**EXERCISE GOAL**
Show each line of the records below where the word "inputs" occurs.

**DATASET EXTRACT**

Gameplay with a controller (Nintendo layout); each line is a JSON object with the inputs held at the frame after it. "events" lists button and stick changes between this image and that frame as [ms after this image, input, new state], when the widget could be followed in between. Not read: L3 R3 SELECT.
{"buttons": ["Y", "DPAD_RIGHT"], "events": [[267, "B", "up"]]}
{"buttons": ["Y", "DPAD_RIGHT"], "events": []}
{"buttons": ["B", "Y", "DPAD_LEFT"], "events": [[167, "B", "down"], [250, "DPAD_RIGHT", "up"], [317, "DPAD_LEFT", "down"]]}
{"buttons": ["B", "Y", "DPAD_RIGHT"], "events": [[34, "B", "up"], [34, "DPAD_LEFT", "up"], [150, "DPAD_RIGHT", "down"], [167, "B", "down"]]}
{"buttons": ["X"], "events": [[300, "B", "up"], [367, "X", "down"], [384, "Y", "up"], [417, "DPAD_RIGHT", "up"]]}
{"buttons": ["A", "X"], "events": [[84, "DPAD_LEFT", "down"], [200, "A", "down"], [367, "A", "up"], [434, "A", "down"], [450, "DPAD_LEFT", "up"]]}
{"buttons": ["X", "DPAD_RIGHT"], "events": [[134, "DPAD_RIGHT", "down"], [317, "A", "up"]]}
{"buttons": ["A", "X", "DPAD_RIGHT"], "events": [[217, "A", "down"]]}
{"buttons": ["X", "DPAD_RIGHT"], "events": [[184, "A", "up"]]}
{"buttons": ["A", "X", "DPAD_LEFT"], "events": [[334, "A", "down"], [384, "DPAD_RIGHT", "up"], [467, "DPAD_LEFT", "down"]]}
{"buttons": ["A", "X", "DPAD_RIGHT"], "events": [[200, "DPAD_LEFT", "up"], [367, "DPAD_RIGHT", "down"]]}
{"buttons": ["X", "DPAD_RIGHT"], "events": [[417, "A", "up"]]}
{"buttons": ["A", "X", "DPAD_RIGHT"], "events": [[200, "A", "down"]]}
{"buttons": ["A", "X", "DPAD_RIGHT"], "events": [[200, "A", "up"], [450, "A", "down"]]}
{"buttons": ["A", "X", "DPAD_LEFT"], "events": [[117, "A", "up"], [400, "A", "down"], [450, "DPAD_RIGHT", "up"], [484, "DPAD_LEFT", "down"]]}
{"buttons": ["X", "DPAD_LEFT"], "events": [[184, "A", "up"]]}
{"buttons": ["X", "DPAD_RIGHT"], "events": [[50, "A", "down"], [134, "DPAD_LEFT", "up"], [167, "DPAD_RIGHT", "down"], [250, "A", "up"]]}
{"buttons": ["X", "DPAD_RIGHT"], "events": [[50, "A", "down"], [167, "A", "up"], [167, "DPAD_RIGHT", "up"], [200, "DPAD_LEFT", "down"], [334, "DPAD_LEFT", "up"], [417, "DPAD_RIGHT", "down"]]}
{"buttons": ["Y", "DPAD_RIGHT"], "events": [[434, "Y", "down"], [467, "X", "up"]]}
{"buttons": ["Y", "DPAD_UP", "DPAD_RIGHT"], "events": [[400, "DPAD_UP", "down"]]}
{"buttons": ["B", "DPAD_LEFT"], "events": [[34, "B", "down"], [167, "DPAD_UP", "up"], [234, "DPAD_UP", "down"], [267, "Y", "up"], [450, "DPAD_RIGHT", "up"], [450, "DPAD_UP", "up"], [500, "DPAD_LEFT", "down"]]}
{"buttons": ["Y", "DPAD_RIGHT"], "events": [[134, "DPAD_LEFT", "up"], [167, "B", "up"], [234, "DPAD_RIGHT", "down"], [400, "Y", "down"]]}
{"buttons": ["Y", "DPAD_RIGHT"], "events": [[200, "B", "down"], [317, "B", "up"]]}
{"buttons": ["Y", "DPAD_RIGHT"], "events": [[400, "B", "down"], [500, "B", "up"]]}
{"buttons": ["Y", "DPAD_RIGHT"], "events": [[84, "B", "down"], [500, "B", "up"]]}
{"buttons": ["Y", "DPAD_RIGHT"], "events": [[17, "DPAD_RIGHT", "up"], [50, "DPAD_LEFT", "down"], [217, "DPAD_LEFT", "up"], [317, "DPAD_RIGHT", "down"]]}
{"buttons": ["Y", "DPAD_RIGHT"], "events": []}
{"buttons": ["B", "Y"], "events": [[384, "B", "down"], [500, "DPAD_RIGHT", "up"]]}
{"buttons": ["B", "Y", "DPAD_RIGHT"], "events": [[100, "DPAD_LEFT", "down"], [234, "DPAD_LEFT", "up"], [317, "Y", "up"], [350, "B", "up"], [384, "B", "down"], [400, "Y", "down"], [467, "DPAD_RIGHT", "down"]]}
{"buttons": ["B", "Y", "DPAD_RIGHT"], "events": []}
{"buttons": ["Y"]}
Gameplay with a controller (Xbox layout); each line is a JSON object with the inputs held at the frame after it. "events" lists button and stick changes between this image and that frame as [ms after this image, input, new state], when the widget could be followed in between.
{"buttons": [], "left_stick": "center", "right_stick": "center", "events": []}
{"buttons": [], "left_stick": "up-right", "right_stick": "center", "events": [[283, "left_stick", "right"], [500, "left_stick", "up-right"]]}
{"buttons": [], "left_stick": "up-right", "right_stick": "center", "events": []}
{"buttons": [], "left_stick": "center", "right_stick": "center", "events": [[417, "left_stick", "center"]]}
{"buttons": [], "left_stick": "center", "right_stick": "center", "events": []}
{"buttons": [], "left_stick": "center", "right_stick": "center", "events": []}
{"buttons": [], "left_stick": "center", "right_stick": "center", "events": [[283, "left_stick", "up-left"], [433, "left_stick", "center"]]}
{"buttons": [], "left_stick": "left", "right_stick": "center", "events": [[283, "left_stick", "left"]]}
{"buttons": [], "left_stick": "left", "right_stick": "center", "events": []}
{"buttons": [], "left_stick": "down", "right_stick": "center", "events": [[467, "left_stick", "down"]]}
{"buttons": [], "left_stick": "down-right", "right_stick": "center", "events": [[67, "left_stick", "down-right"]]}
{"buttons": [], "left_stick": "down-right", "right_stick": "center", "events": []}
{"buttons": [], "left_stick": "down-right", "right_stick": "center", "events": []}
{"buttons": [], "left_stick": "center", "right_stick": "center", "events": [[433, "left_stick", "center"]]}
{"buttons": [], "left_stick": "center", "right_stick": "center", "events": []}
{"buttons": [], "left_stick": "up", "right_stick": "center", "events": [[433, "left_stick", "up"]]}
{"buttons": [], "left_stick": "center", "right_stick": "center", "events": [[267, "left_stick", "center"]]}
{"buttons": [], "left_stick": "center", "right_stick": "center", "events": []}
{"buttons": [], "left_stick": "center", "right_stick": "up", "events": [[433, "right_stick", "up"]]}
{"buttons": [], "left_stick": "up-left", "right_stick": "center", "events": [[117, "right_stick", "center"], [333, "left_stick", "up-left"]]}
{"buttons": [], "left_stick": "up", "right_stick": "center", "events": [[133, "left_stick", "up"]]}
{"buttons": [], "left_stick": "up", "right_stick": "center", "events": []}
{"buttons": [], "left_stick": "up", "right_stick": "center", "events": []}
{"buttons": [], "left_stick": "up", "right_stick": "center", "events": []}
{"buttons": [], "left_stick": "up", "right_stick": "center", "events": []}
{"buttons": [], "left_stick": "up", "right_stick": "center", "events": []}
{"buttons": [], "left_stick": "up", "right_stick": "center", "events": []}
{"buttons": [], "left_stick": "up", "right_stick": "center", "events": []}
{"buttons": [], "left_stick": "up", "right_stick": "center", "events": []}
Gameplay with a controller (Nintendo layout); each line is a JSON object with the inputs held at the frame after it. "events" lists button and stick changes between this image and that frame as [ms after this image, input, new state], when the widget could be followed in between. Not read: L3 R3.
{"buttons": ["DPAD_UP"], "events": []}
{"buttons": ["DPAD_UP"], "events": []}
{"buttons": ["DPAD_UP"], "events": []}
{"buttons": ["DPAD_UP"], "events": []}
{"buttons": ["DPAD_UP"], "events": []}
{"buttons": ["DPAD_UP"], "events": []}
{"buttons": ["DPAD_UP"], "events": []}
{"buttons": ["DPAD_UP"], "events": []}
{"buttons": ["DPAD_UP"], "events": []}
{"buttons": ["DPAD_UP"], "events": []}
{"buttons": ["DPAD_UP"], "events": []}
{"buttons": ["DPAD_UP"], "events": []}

**SOLVED EXERCISE**
Gameplay with a controller (Nintendo layout); each line is a JSON object with the inputs held at the frame after it. "events" lists button and stick changes between this image and that frame as [ms after this image, input, new state], when the widget could be followed in between. Not read: L3 R3 SELECT.
Gameplay with a controller (Xbox layout); each line is a JSON object with the inputs held at the frame after it. "events" lists button and stick changes between this image and that frame as [ms after this image, input, new state], when the widget could be followed in between.
Gameplay with a controller (Nintendo layout); each line is a JSON object with the inputs held at the frame after it. "events" lists button and stick changes between this image and that frame as [ms after this image, input, new state], when the widget could be followed in between. Not read: L3 R3.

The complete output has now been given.